0
$\begingroup$

Peter with a standard double six set lays 28 dominoes in one direction - what will be the last number on the end on then of the last domino?
Suppose he plays in both directions and discovers that he can use all the dominoes that he has available but Ann announces she hid one from before he started - which one will it be?

I have the answer 6 for the first part but anyone have a clue of the second part because in a pack there is 28 and if she hid one it makes it 29
this makes no sense to me
any one make sense of it?

  • 0
    The hidden one must be removed from the 28; you only have 27 dominoes left.2017-02-25
  • 0
    See my answer here: http://math.stackexchange.com/questions/2129527/domino-probability-problem/2129530#21295302017-02-25
  • 0
    oh that makes more sense2017-02-25
  • 0
    @rhysand You're welcome! And welcome to math.SE! :)2017-02-25

1 Answers 1

0

There is not enough information to give numeric values.

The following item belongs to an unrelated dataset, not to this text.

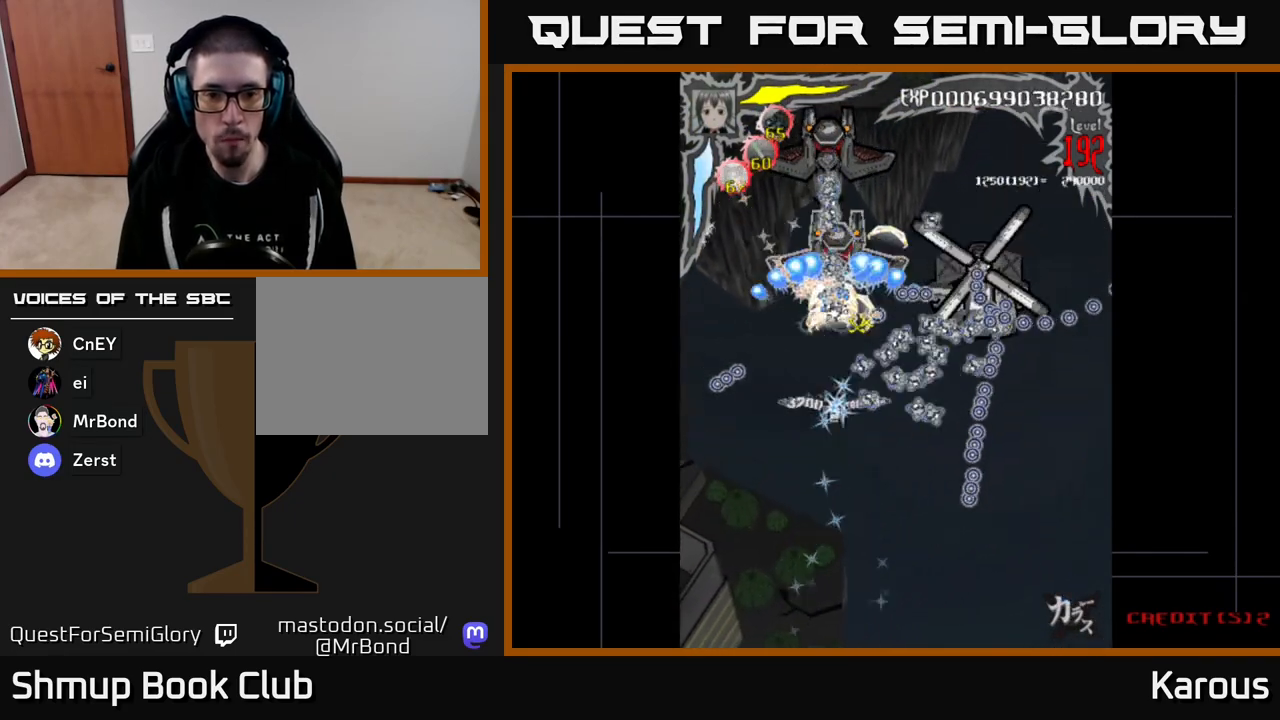
{"buttons": ["A", "X", "DPAD_UP", "DPAD_RIGHT"], "events": [[400, "DPAD_DOWN", "up"], [467, "DPAD_RIGHT", "down"], [467, "DPAD_UP", "down"], [500, "X", "down"]]}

In general, consider the half-dominoes; there are $8$ of each value. Since each match point requires $2$ of the same value, a matched line of dominoes using the full set must inevitably have the same number at both ends, otherwise you would have an odd number of some half-domino value.

If a piece is removed and a matched line of the remaining dominoes is made, the answer depends on whether the removed piece was a "double" or not. If the removed piece is a "double", the ends of the matched line will be the same value as each other (but not necessarily the same value as the removed piece). If the removed piece was not a "double", the end values of the 27-piece matched line will match the two halves of the removed piece due to the parity argument used before.